Work hard to gain your own liberation.
These are Buddha’s last words and the first part reminds us that all compounded things are impermanent. If we keep this in mind we will not get attached to things, which in turn will reduce our suffering.
The second part, which is the most interesting, says we should work towards our own liberation. Here the word liberation means an end to our suffering. This means we have to look within, take responsibility for our own actions and do the hard work ourselves.
It does not say liberation can be found outside of us, we should blame karma for what is happening in our lives or we have to hand our liberation over to some guru.
I believe we need teachers to help us along the path, but ultimately, we have to decide ourselves what path suits us best and which parts of Buddhism we decide to follow. It doesn’t mean we have to take on other people’s culture or superstitions. We also must decide how much time we devote to that path. The ball is in our court and no one can end our suffering for us.
The final part says that we should practice diligently. It is of very little benefit to simply understand Buddha’s teaching intellectually. They have to be practiced with great effort.
We have to firstly understand the power of the three poisons – clinging desire, aversion/attachment and delusion.

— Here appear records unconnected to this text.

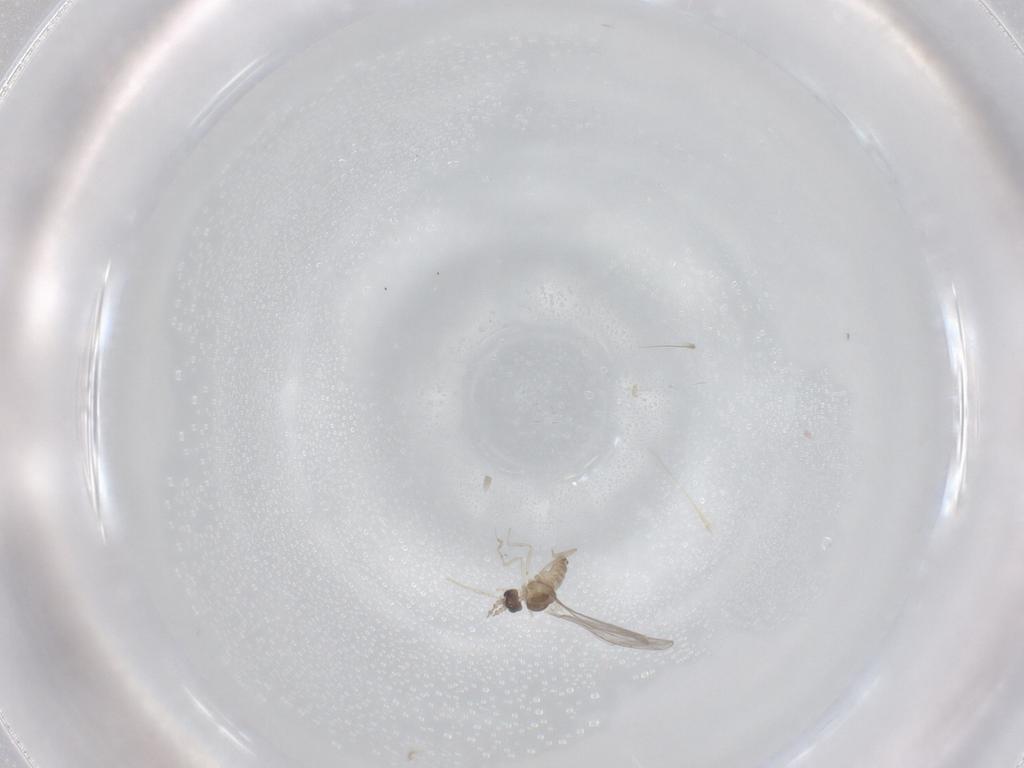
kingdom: Animalia
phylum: Arthropoda
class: Insecta
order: Diptera
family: Cecidomyiidae
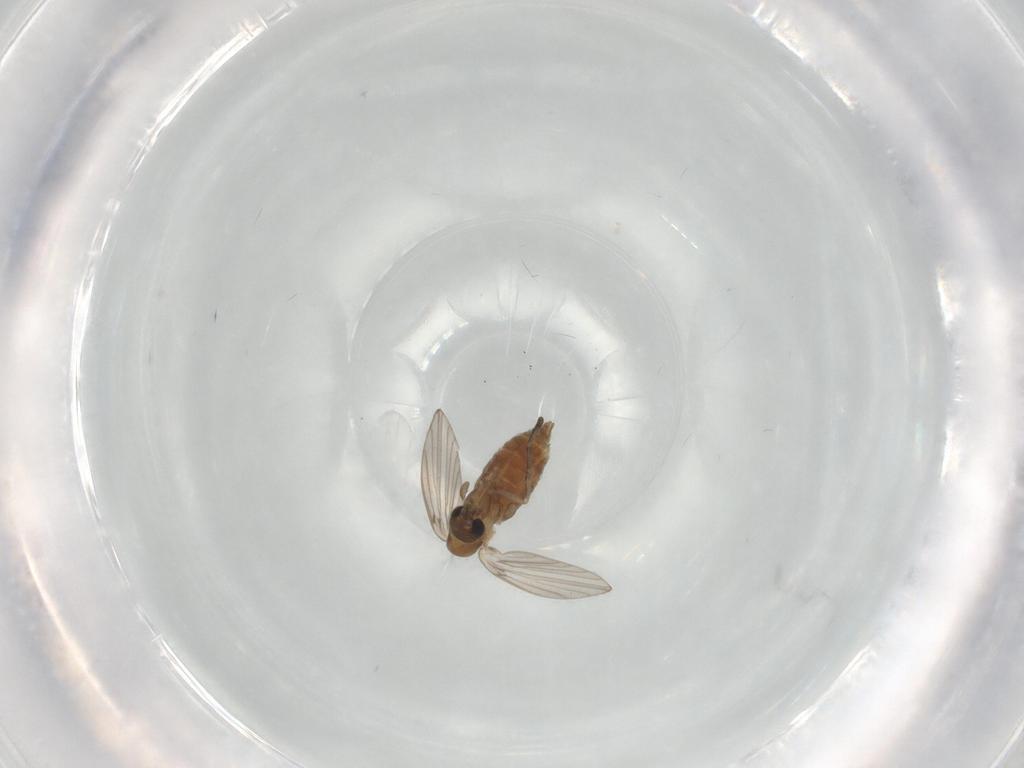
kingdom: Animalia
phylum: Arthropoda
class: Insecta
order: Diptera
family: Psychodidae
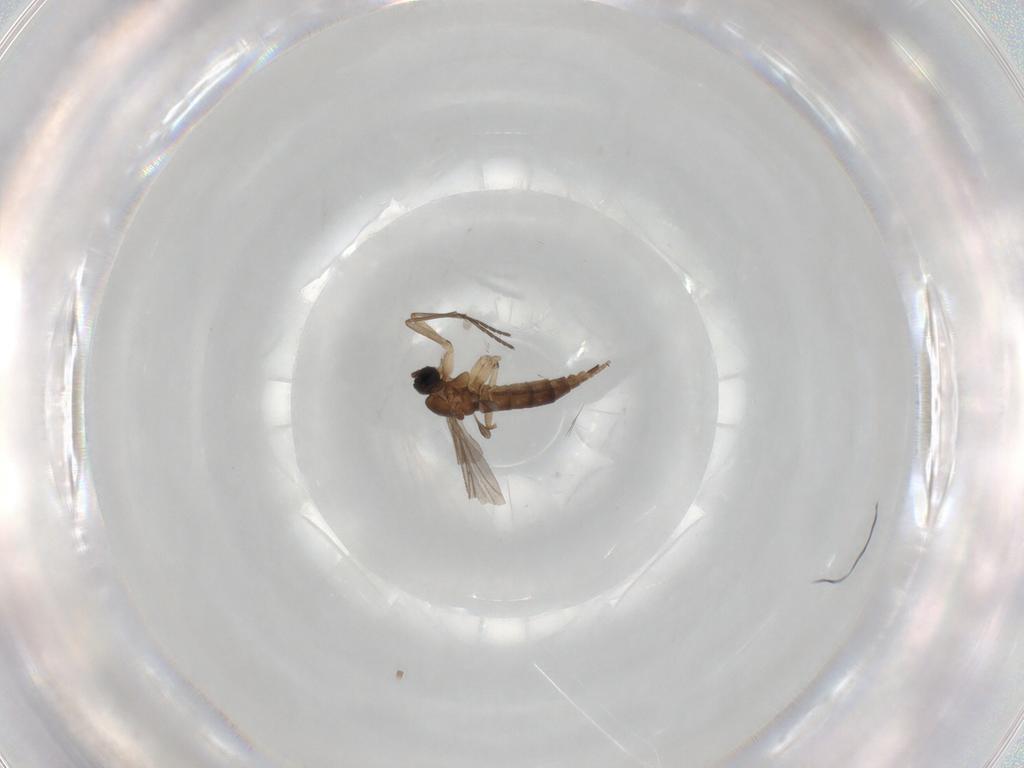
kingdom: Animalia
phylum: Arthropoda
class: Insecta
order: Diptera
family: Sciaridae
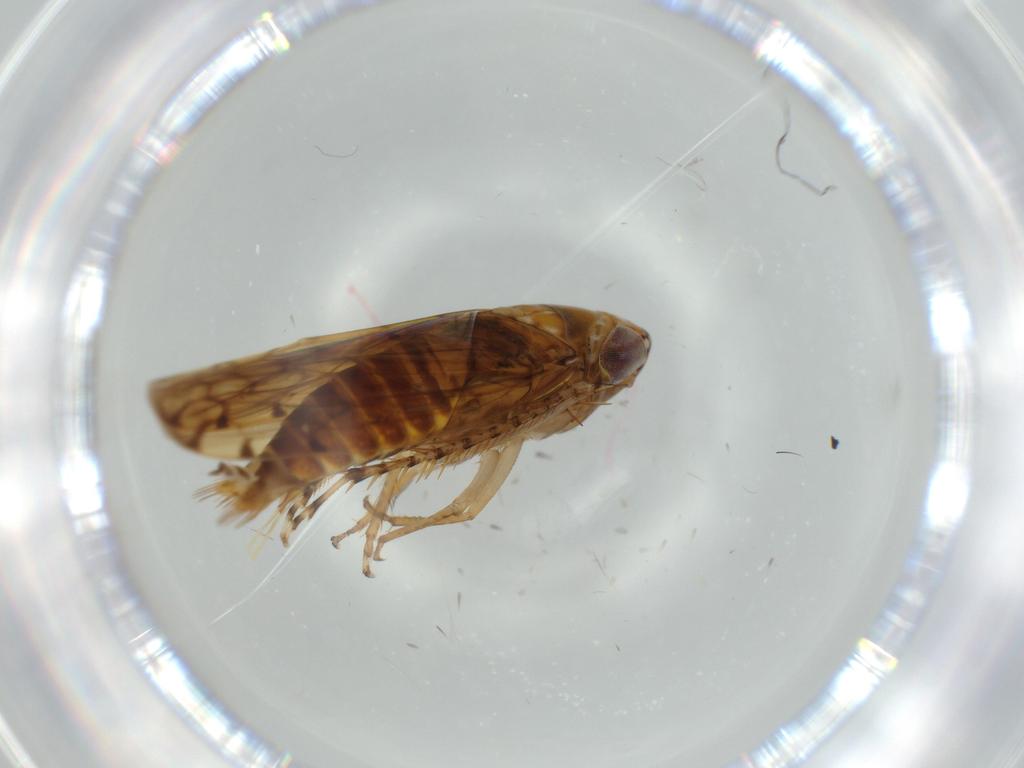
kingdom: Animalia
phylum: Arthropoda
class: Insecta
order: Hemiptera
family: Cicadellidae
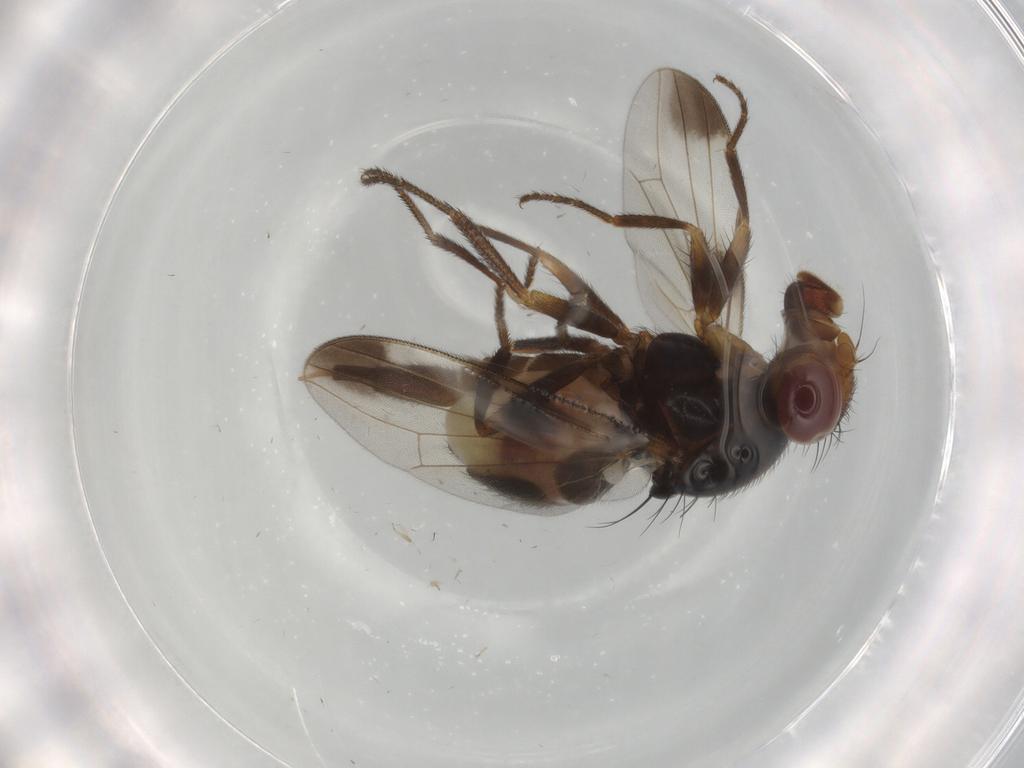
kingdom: Animalia
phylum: Arthropoda
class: Insecta
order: Diptera
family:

Then we need to ensure oou minds are not clouded by these poisons. That is our starting point and something we need to be aware of throughout this path.
We need to fully understand the four noble truths and implement them into our lives. This is a lifetimes work and not something to be taken lightly. The eightfold path, which is the fourth of the truths, is a something we need to constantly ensure we are following.
Meditation is an extremely important part of Buddhism and I would encourage you to learn and practice each day. Mindfulness is also important, even though, the word has been totally misused of late, the four foundations are important to understand and practice.
There are many things in our lives that can bring us suffering and Buddha pinpointed eight of them in the teaching called the eight worldly concerns. Again, it is important to ensure we are not being led astray by these concerns.
Compassion is important in all religions and Buddhism is no exception. But Buddhism does not just talk about that. In the four immeasurables, Buddha spoke about equanimity, kind-heartedness, compassion, and open-hearted joy. All of these help us breakdown the barriers we erect between different types of people.
One of the most difficult to understand but without doubt, one of the most important, is the concept of non-self. We spend so much of our time building our identities and so find it difficult to appreciate that there is no solid, permanent and independent self. I would encourage you to revisit this teaching regularly, so you can slowly understand its importance.
I wish you all the best on your Buddhist journey and hope that these fourteen teachings have helped you in some small way.
I will leave the last word to Buddha:
‘I say to you that these teachings of which I have direct knowledge and which I have made known to you — these you should thoroughly learn, cultivate, develop, and frequently practice, that the life of purity may be established and may long endure, for the welfare and happiness of the multitude, out of compassion for the world, for the benefit, wellbeing, and happiness of all beings.’